A visiter le web, on rencontre beaucoup de notes et de commentaires sur la question du "leadership" aujourd'hui. Avec la génération Y, la généralisation des réseaux de toute nature, les enjeux d'une concurrence exacerbée dans beaucoup de domaines d'activité, le caractère anxiogène des crises économiques et sociales, cette question prend un relief particulier.
Questions pour les dirigeants : que faire - et comment faire - pour motiver, stimuler, faire partager une vision qui entraîne et motive les collaborateurs? Question pour les équipes et les managers de proximité: comment trouver de l'oxygène au quotidien, alors que l'activité est impactée par le contexte économique, et que les mauvaises nouvelles sont plus nombreuses que les bonnes? Et pour chacun, individuellement, quel que soit sa position et sa responsabilité: comment occuper sa juste place, préserver le plaisir et l'enthousiasme, continuer d'apprendre, bénéficier de relations de qualités avec les collègues et les partenaires extérieurs, même lorsque les enjeux sont divergents?
La source du leadership (et de toute forme de management), c'est la confiance. Ressource rare, et fragile. Or elle est, sinon tarie, au moins en risque d'assèchement dans nombre d'organisations, soumises à l'incertitude, engagées dans une rationalisation à marche forcée. Un signe net du manque de confiance est le creusement d'un fossé entre les niveaux hiérarchiques, qui se manifeste par divers symptômes: tensions relationnelles, désinvestissement, stress, peur (donc agressivité), comportements désabusés ou cyniques.

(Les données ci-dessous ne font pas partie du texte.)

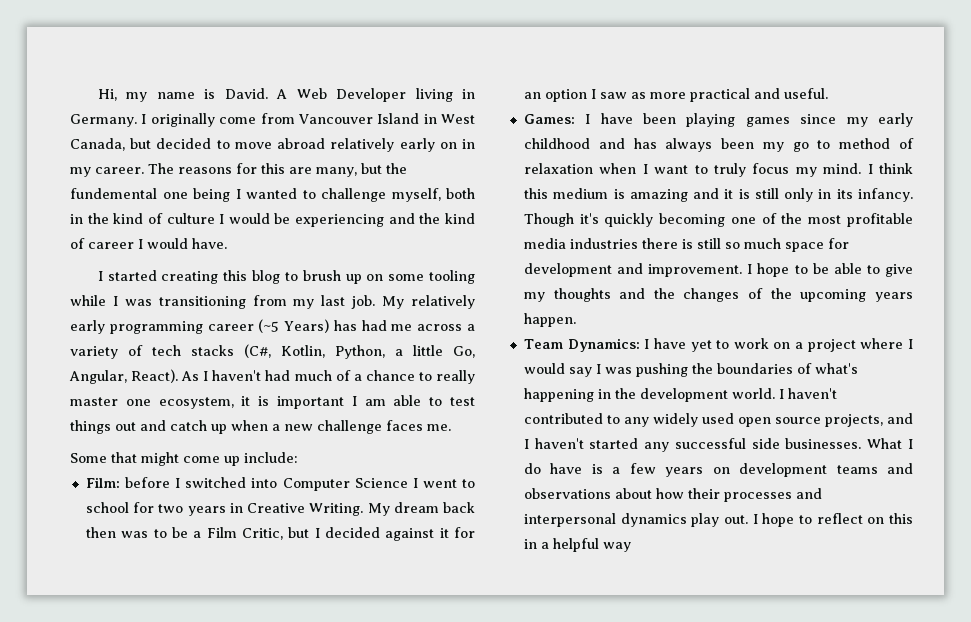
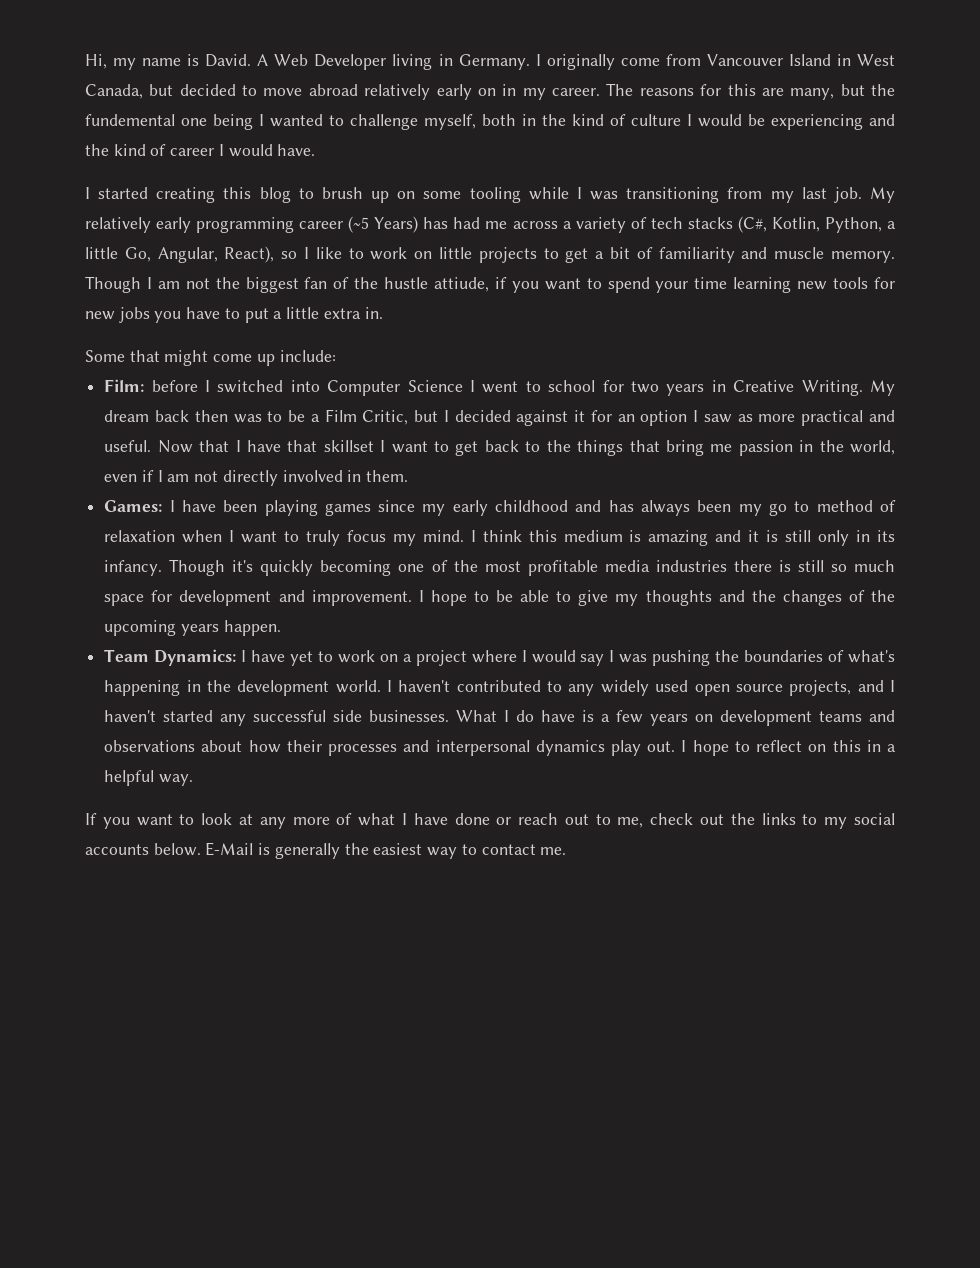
[131,369,475,384] [70,395,476,409] [70,420,451,434] React). As I haven't had much of a chance to really master one ecosystem, it is important I am able to test things out and catch up when a new challenge faces me. -> [224,246,895,263] [85,276,896,293] [85,307,383,323] React), so I like to work on little projects to get a bit of familiarity and muscle memory. Though I am not the biggest fan of the hustle attiude, if you want to spend your time learning new tools for new jobs you have to put a little extra in.
(828, 93) none -> [157,440,895,456] [104,470,409,486] Now that I have that skillset I want to get back to the things that bring me passion in the world, even if I am not directly involved in them.
[602,542,631,552] way -> [158,774,193,786] [85,813,895,829] [85,842,567,859] way. // If you want to look at any more of what I have done or reach out to me, check out the links to my social accounts below. E-Mail is generally the easiest way to contact me.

Le contexte de crise, on le sait, engendre naturellement des comportements défensifs. On peut également avancer l'hypothèse que le spectacle de certaines élites économiques et/ou politiques participent du malaise général sur le leadership - car le lien de confiance se construit, d'abord, sur l'exemplarité de ceux qui sont en situation de décider.
Dans ce climat, maintenir et de nourrir le lien de confiance est un enjeu majeur pour les organisations. Or la confiance se travaille, comme une compétence. Les espaces de réflexion et d'échanges créés par les approches "coaching" (qu'il s'agisse d'accompagner une équipe dans une réflexion sur ses pratiques, du travail individuel avec un manager, d'un séminaire de formation qui permet d'échanger entre collègues) - autant de moyens concrets pour réduire les espaces d'incompréhension et réamorcer une dynamique de confiance. Se parler, clarifier les enjeux, initier des modes de fonctionnement collectif originaux, cesser les "petits jeux", regarder la structure hiérarchique comme une nécessité dynamique plutôt qu’une confiscation du pouvoir…
L'investissement pour une performance durable de l'organisation passe certainement pour les dirigeants d'aujourd'hui par un « faire confiance » à l’intelligence collective. Cela suppose certainement, de leur part, un ajustement de leur rôle et de leur responsabilité de décideur. Mais aussi, et ce n'est pas le plus simple!, de lâcher prise sur une vision héroïque, solitaire - et finalement datée - d'un leader omniscient et tout puissant.